_Work required_.
Lines with the string "dokumentace" must each be copied from the listing.

_The data_.
○ ○ ○

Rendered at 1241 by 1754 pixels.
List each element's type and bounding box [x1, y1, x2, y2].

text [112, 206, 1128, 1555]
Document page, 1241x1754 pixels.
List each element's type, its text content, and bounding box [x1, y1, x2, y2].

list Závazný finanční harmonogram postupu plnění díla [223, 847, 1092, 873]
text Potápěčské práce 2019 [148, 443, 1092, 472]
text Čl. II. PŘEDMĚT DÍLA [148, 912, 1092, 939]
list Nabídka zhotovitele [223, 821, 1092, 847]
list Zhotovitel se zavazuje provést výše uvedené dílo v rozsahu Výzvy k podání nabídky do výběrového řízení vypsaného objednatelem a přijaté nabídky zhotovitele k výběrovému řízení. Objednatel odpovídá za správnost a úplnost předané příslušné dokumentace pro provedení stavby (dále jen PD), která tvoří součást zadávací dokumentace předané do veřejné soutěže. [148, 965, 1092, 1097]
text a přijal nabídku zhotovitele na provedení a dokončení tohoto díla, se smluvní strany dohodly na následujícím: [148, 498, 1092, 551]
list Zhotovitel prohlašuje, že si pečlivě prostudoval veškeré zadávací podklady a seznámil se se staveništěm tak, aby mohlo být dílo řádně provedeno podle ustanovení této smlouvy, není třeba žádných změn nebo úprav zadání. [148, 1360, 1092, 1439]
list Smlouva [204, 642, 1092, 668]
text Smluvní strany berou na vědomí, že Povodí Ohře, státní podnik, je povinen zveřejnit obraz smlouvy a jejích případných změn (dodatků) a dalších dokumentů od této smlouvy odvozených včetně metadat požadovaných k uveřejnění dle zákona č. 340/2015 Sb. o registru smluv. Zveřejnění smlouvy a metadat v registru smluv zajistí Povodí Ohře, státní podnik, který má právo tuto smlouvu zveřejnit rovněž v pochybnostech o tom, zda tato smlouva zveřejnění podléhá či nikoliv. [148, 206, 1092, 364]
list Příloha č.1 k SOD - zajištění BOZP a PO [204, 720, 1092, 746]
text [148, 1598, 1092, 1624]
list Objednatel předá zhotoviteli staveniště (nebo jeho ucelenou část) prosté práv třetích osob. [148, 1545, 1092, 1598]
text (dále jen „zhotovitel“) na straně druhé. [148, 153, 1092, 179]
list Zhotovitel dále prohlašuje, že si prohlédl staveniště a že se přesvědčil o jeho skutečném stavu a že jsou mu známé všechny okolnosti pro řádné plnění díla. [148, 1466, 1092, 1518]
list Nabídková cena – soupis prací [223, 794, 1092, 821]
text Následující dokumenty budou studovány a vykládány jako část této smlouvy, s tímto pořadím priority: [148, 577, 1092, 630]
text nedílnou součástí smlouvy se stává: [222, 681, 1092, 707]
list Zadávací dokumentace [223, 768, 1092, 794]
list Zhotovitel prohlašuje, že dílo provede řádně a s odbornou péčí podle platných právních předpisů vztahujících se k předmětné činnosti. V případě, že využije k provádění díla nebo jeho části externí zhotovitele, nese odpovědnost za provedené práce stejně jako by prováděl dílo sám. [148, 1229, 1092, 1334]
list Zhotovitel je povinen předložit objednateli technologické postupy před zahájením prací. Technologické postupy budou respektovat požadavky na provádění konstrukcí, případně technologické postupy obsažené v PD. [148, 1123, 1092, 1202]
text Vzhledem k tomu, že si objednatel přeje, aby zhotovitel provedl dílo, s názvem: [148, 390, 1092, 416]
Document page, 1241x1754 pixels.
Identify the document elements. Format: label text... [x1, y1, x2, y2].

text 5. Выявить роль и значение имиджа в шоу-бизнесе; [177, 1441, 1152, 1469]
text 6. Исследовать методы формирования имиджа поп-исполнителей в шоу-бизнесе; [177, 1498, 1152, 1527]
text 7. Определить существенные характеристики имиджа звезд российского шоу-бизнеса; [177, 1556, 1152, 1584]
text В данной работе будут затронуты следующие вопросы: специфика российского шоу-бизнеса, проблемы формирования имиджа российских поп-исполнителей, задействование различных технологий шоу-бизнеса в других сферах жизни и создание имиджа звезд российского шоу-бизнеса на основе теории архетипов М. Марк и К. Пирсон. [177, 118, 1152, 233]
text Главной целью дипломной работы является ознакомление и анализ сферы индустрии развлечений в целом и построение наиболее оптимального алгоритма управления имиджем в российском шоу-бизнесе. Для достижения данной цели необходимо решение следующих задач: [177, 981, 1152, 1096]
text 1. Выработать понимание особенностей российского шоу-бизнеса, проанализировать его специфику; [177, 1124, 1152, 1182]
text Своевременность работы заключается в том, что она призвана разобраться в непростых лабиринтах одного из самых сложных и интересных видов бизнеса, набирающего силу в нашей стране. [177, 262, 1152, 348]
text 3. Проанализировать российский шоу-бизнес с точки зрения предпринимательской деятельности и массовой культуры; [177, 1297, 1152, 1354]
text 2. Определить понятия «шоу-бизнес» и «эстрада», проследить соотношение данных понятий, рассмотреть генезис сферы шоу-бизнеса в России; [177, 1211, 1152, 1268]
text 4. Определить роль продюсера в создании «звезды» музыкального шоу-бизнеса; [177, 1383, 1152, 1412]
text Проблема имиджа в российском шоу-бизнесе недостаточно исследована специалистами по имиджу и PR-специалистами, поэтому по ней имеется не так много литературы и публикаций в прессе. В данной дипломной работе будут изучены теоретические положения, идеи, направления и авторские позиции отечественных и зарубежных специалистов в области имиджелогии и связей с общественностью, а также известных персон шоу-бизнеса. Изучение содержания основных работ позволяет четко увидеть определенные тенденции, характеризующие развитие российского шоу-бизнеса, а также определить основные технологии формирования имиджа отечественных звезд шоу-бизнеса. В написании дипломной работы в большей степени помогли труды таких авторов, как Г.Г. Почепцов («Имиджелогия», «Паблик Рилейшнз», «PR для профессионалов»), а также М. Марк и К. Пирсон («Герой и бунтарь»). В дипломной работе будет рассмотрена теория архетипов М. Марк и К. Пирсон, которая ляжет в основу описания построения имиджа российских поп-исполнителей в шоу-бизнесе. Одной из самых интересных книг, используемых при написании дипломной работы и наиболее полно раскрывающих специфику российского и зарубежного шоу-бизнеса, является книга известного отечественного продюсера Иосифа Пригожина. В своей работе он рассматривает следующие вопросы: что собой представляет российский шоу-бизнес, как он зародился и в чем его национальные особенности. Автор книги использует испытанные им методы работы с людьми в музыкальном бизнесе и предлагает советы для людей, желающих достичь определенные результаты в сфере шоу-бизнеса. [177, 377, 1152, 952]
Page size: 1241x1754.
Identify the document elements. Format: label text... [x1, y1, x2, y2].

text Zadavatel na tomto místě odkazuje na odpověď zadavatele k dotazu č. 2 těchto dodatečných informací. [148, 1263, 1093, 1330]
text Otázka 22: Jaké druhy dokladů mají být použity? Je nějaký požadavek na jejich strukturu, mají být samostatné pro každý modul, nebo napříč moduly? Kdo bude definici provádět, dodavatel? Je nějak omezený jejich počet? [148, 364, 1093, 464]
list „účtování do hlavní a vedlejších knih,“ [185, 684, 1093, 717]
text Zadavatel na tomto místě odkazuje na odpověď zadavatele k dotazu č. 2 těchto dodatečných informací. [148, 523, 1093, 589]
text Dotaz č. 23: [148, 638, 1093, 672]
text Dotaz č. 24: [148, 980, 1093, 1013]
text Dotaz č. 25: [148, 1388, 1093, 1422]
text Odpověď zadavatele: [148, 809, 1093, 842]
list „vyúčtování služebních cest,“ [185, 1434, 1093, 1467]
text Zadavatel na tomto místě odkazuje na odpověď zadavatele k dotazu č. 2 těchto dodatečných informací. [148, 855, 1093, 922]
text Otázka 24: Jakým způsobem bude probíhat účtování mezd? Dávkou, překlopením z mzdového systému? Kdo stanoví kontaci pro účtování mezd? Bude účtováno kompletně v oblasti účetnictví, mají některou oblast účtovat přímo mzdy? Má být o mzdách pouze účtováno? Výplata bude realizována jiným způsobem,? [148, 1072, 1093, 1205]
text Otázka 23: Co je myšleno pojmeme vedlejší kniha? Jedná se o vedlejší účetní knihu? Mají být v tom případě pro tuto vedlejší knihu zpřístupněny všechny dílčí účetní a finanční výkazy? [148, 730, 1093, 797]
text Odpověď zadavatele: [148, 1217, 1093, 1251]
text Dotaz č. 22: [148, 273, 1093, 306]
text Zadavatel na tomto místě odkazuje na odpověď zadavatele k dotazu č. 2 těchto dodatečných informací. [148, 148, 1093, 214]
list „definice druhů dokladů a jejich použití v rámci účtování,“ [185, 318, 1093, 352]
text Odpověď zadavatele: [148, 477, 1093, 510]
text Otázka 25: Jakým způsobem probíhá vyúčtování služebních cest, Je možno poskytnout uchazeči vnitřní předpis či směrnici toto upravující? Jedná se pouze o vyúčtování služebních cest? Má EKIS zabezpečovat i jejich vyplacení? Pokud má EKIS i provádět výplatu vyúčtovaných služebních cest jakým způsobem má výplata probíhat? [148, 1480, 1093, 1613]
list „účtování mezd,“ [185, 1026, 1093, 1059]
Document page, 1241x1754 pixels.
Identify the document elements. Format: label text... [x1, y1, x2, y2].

○ ○ ○

_Written answer_.
list Zhotovitel se zavazuje provést výše uvedené dílo v rozsahu Výzvy k podání nabídky do výběrového řízení vypsaného objednatelem a přijaté nabídky zhotovitele k výběrovému řízení. Objednatel odpovídá za správnost a úplnost předané příslušné dokumentace pro provedení stavby (dále jen PD), která tvoří součást zadávací dokumentace předané do veřejné soutěže. [148, 965, 1092, 1097]
list Zadávací dokumentace [223, 768, 1092, 794]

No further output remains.